### RECORDS SHOWN
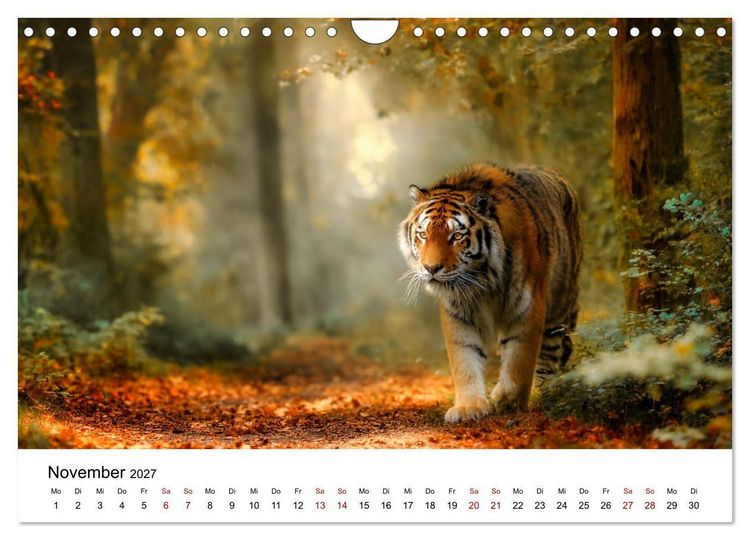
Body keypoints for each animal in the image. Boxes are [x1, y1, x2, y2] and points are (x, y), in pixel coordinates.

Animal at [398, 163, 582, 423]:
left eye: (456, 236)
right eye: (423, 234)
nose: (431, 268)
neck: (481, 279)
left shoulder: (528, 306)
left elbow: (520, 357)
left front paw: (508, 401)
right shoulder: (458, 313)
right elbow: (464, 359)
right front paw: (468, 407)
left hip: (561, 302)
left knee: (551, 348)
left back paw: (545, 391)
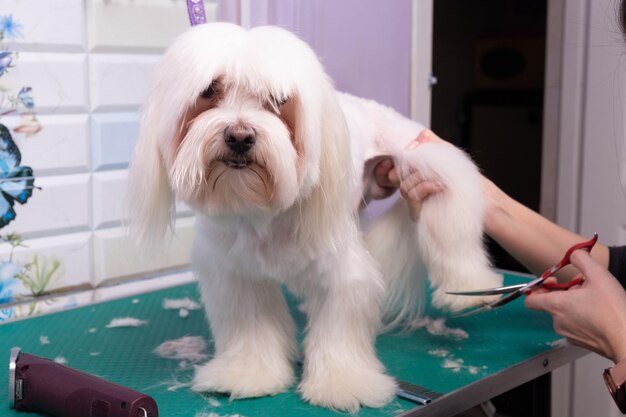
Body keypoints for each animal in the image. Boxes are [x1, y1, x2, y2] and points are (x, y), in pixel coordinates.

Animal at [128, 23, 502, 412]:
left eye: (278, 101)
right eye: (208, 92)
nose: (240, 136)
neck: (264, 212)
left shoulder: (343, 273)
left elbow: (339, 329)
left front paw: (344, 384)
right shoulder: (235, 273)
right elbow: (251, 327)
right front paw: (248, 374)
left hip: (426, 164)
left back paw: (469, 291)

### ACTIVITY
In the records above, how many lines hold the string "right"? Respond with that number only.

### EXERCISE RESULT
8